On the contrary, prices appear well in line (in the mid-70s) with their historical relationships to commercial inventories, arguably the most “fundamental” of fundamentals.
The ill-conceived commingling of commercial inventories and SPR volumes for the purposes of price modeling further exacerbates the sense that prices have become untethered from crude-related realities.
The more accurate statement is that prices don’t seem to be pricing in forecasted fundamental tightness over the coming half-year—but is this even all that surprising given last year’s mother-of-all consensus outlook misses?
My view is that the market is going to require tangible and sustained inventory draws—show me the money!—before prices durably rally higher once again.
Prices are disconnected from fundamentals; this is an increasingly common refrain that we’re hearing these days from analysts, media commentators, and policymakers across the oil industry. I, myself, have repeated a similar sentiment multiple times over the past half-year, complaining of the inescapable range-trade and the outsized impact of broader market sentiment compared to crude-specific developments—and, just maybe, you’ve said it too.
But now, I’m finding myself increasingly uncomfortable with the liberal use of this disconnect stroke. Specifically, I take issue with the implication that crude, today, should be back above $80, $90, or even $100 a barrel because of “fundamentals”, which is, I believe, a vast overstatement. This sentiment was particularly palpable through the latest OPEC+ meeting and surrounding commentary, with the Saudi Energy Minister explicitly stating that current prices do not reflect the physical market and OPEC is “working against something called uncertainties and sentiments” with their latest cuts.
Quite to the contrary, my inventory-only model—as you can see in the above chart adapted from How Do Oil Inventories Drive Crude Prices?—puts the appropriate price for Brent crude in the mid-$70s, which is more or less exactly where it stands today.
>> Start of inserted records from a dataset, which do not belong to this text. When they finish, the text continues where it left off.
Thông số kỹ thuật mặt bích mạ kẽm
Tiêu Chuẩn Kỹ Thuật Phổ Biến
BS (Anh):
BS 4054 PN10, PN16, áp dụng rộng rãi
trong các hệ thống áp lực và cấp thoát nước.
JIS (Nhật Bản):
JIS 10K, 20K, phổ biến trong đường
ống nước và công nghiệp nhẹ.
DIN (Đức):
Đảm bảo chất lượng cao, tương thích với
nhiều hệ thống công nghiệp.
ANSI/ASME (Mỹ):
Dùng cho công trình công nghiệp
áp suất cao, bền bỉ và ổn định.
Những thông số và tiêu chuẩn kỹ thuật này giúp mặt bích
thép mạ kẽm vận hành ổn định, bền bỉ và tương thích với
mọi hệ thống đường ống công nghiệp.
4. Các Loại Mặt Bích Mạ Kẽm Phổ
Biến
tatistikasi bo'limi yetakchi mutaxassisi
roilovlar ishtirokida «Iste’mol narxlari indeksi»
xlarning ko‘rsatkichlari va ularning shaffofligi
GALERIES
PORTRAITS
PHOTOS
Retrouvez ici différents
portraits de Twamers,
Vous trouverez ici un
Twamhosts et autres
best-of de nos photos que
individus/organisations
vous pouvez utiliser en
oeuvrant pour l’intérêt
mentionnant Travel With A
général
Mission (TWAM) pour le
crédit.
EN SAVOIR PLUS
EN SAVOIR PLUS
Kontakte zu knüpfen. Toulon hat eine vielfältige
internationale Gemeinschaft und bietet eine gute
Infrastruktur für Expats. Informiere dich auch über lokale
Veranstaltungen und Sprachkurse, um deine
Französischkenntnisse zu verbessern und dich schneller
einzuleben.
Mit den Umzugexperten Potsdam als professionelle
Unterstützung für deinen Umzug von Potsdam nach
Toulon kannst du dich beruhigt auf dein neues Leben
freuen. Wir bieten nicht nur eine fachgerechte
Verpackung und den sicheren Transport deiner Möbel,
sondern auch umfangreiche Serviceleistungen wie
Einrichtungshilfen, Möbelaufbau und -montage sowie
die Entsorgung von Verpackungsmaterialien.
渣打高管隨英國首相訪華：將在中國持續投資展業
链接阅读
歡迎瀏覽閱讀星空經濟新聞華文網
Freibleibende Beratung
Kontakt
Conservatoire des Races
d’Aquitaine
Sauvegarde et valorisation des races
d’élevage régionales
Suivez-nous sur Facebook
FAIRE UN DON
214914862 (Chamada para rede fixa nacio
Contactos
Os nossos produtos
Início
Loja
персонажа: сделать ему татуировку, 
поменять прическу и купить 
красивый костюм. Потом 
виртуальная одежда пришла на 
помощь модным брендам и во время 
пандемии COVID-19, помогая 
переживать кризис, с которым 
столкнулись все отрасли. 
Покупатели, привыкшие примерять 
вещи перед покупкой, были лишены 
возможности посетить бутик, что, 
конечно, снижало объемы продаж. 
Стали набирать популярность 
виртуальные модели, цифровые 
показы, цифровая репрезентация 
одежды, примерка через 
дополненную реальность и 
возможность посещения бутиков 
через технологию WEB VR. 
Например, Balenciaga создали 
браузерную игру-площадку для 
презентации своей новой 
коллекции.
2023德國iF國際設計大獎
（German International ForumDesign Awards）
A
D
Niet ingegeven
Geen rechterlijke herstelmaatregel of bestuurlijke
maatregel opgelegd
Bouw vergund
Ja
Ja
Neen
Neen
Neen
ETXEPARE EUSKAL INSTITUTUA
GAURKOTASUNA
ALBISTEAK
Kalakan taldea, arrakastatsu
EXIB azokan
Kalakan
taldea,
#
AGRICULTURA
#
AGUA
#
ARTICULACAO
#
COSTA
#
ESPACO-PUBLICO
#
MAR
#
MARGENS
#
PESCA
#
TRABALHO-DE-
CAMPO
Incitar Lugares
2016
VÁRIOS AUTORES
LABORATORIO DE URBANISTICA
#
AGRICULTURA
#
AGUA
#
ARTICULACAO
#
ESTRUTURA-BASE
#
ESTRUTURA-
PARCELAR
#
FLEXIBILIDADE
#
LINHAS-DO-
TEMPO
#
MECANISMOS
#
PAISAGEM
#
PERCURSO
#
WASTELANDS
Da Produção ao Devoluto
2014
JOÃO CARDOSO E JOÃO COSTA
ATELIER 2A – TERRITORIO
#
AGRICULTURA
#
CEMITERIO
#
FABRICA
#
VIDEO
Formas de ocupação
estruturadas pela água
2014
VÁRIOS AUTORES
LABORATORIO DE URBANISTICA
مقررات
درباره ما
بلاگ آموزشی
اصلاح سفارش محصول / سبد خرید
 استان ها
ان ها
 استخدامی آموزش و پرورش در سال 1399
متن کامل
So, while the intra-week chop certainly feels more so driven by speculative flows and macro panic, the rough level around which we’re seeing said chop feels, actually, quite reasonable given known and realized fundamentals—like inventories.
In this post, I want to review some of the ways that oil prices can “disconnect” from fundamentals to provide more context for debating and assessing the state of the crude market. Ultimately, I am proposing that what many people are sensing is that current pricing doesn’t seem to be internalizing the “consensus” outlook for oil supply-demand balances. And I think this is a fair argument; indeed, it may turn out to be true. But, it isn’t the same argument—and your uncertainty about the future should always remain higher than about the past. Not to mention how the recent SPR releases have further distorted our current view on the relationship between inventories and prices.